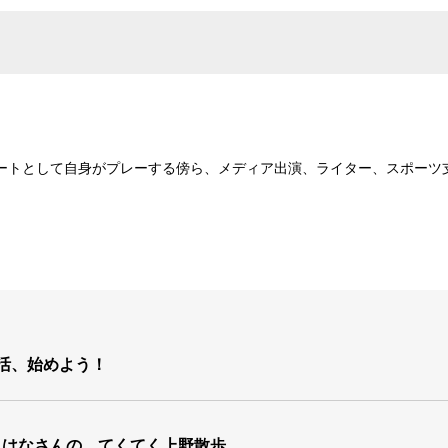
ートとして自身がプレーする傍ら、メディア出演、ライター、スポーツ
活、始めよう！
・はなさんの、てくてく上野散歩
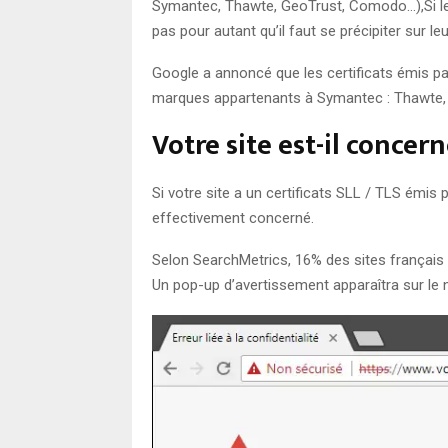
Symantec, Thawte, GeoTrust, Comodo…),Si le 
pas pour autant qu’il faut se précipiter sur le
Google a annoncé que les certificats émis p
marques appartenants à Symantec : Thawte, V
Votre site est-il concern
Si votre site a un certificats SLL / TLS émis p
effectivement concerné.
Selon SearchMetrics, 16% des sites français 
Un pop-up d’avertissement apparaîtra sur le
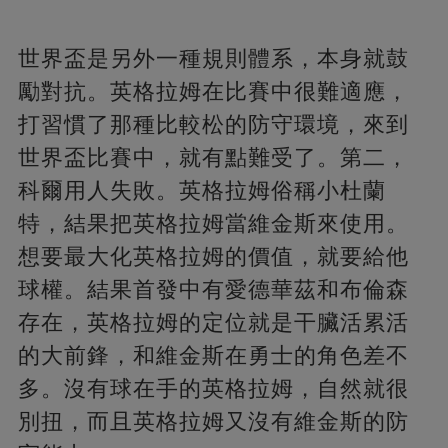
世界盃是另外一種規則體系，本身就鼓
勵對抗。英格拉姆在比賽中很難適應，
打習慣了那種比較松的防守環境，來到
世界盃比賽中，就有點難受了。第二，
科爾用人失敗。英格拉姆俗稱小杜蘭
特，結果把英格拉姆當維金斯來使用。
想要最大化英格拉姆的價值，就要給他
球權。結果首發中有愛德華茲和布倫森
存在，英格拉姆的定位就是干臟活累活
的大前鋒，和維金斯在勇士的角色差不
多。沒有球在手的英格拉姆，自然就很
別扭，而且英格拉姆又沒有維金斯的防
★ ★ ★ ★ ★
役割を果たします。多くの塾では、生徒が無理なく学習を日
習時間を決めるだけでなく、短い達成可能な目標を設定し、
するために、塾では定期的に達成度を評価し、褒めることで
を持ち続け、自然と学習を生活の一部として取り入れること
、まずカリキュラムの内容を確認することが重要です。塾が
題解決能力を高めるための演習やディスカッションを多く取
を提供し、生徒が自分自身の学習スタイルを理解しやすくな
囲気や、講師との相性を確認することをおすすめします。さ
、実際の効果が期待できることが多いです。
★ ★ ★ ★ ★
▶ **Work item**
Set down, exactly as they stand above, the lines starting with the line with "球權。結果首發中有愛德華茲和布倫森" and going on through the line with "別扭，而且英格拉姆又沒有維金斯的防", and no others.

▶ **Response below**
球權。結果首發中有愛德華茲和布倫森
存在，英格拉姆的定位就是干臟活累活
的大前鋒，和維金斯在勇士的角色差不
多。沒有球在手的英格拉姆，自然就很
別扭，而且英格拉姆又沒有維金斯的防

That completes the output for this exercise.